Nous tenterons d’éclairer l’esprit de cette dame qui, s’étant vue, selon la légende, engagée dans une discussion avec un de nos éminents confrères, s’exclama : « Ah, ah, Monsieur est sonneur ? C’est une chose bien extraordinaire ! Comment peut-on être sonneur ? »
LE SONNEUR EXERCE UN ART SAUVAGE
Le biniou, ça surprend ! C’est curieux. C’est particulier.
Avouons que le mode d’expression des sonneurs de couple présente, aux oreilles comme aux yeux de notre prochain, un caractère insolite, sauvage, dont nous tirons fierté, orgueil et gloire.
Les codes imperceptibles ou inintelligibles des cultures traditionnelles paysannes défient la capacité d’entendement des citadins. Nous sommes sans doute trop habitués, comme le disait Claude Lévi-Strauss, à « évacuer nos sensations pour manipuler les concepts ».
Une culture populaire orale est faite de normes impalpables, non écrites et non dictées. Ces normes ancestrales sont le plus souvent inconscientes. On ne peut les transmettre par simples explications. Ce sont des codes ressentis et non explicités. Mais ces normes implicites offrent un cadre structurant au sein duquel nous voyageons. C’est une boussole qui permet aux créateurs de naviguer pour renouveler les arts et traditions populaires tout en préservant leurs identifiants.
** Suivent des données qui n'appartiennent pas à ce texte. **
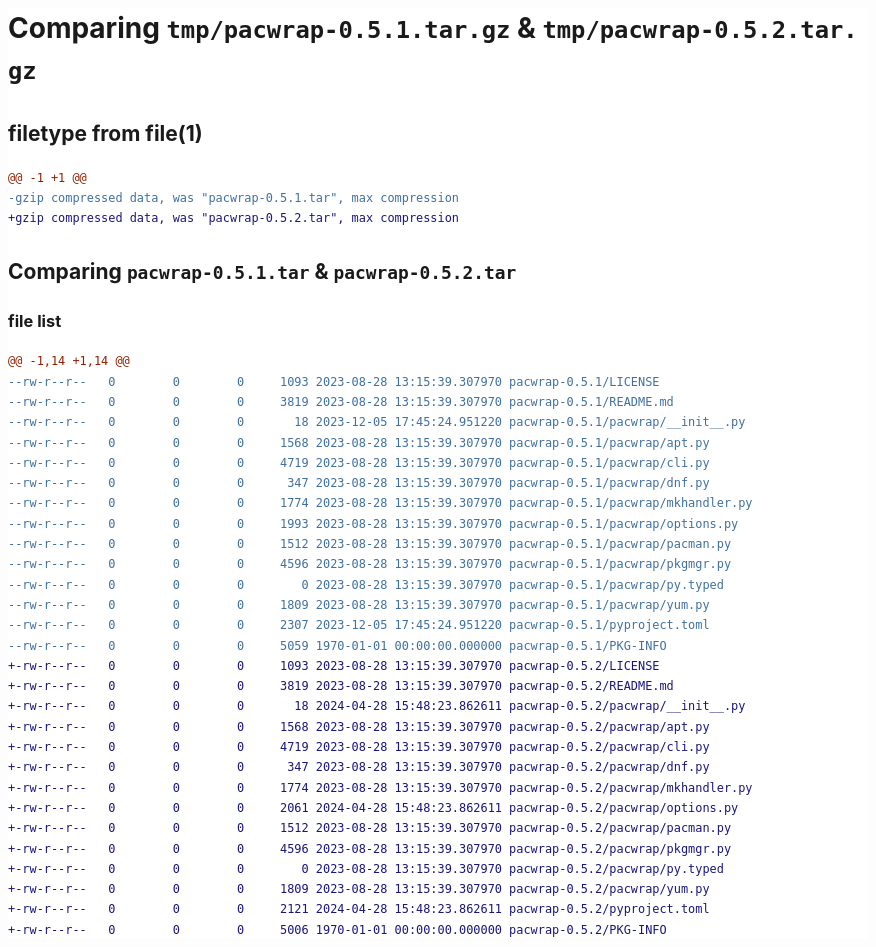 # Comparing `tmp/pacwrap-0.5.1.tar.gz` & `tmp/pacwrap-0.5.2.tar.gz`

## filetype from file(1)

```diff
@@ -1 +1 @@
-gzip compressed data, was "pacwrap-0.5.1.tar", max compression
+gzip compressed data, was "pacwrap-0.5.2.tar", max compression
```

## Comparing `pacwrap-0.5.1.tar` & `pacwrap-0.5.2.tar`

### file list

```diff
@@ -1,14 +1,14 @@
--rw-r--r--   0        0        0     1093 2023-08-28 13:15:39.307970 pacwrap-0.5.1/LICENSE
--rw-r--r--   0        0        0     3819 2023-08-28 13:15:39.307970 pacwrap-0.5.1/README.md
--rw-r--r--   0        0        0       18 2023-12-05 17:45:24.951220 pacwrap-0.5.1/pacwrap/__init__.py
--rw-r--r--   0        0        0     1568 2023-08-28 13:15:39.307970 pacwrap-0.5.1/pacwrap/apt.py
--rw-r--r--   0        0        0     4719 2023-08-28 13:15:39.307970 pacwrap-0.5.1/pacwrap/cli.py
--rw-r--r--   0        0        0      347 2023-08-28 13:15:39.307970 pacwrap-0.5.1/pacwrap/dnf.py
--rw-r--r--   0        0        0     1774 2023-08-28 13:15:39.307970 pacwrap-0.5.1/pacwrap/mkhandler.py
--rw-r--r--   0        0        0     1993 2023-08-28 13:15:39.307970 pacwrap-0.5.1/pacwrap/options.py
--rw-r--r--   0        0        0     1512 2023-08-28 13:15:39.307970 pacwrap-0.5.1/pacwrap/pacman.py
--rw-r--r--   0        0        0     4596 2023-08-28 13:15:39.307970 pacwrap-0.5.1/pacwrap/pkgmgr.py
--rw-r--r--   0        0        0        0 2023-08-28 13:15:39.307970 pacwrap-0.5.1/pacwrap/py.typed
--rw-r--r--   0        0        0     1809 2023-08-28 13:15:39.307970 pacwrap-0.5.1/pacwrap/yum.py
--rw-r--r--   0        0        0     2307 2023-12-05 17:45:24.951220 pacwrap-0.5.1/pyproject.toml
--rw-r--r--   0        0        0     5059 1970-01-01 00:00:00.000000 pacwrap-0.5.1/PKG-INFO
+-rw-r--r--   0        0        0     1093 2023-08-28 13:15:39.307970 pacwrap-0.5.2/LICENSE
+-rw-r--r--   0        0        0     3819 2023-08-28 13:15:39.307970 pacwrap-0.5.2/README.md
+-rw-r--r--   0        0        0       18 2024-04-28 15:48:23.862611 pacwrap-0.5.2/pacwrap/__init__.py
+-rw-r--r--   0        0        0     1568 2023-08-28 13:15:39.307970 pacwrap-0.5.2/pacwrap/apt.py
+-rw-r--r--   0        0        0     4719 2023-08-28 13:15:39.307970 pacwrap-0.5.2/pacwrap/cli.py
+-rw-r--r--   0        0        0      347 2023-08-28 13:15:39.307970 pacwrap-0.5.2/pacwrap/dnf.py
+-rw-r--r--   0        0        0     1774 2023-08-28 13:15:39.307970 pacwrap-0.5.2/pacwrap/mkhandler.py
+-rw-r--r--   0        0        0     2061 2024-04-28 15:48:23.862611 pacwrap-0.5.2/pacwrap/options.py
+-rw-r--r--   0        0        0     1512 2023-08-28 13:15:39.307970 pacwrap-0.5.2/pacwrap/pacman.py
+-rw-r--r--   0        0        0     4596 2023-08-28 13:15:39.307970 pacwrap-0.5.2/pacwrap/pkgmgr.py
+-rw-r--r--   0        0        0        0 2023-08-28 13:15:39.307970 pacwrap-0.5.2/pacwrap/py.typed
+-rw-r--r--   0        0        0     1809 2023-08-28 13:15:39.307970 pacwrap-0.5.2/pacwrap/yum.py
+-rw-r--r--   0        0        0     2121 2024-04-28 15:48:23.862611 pacwrap-0.5.2/pyproject.toml
+-rw-r--r--   0        0        0     5006 1970-01-01 00:00:00.000000 pacwrap-0.5.2/PKG-INFO
```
Que constatons-nous ? Que l’identité créatrice bretonne est d’autant mieux acceptée qu’elle s’éloigne de la bretonnitude pour épouser les canons de l’uniforme, que les dominants appellent souvent l’« universel ». Les majorités se convainquent en effet qu’il leur revient de définir le goût des minorités et le sens de leur évolution.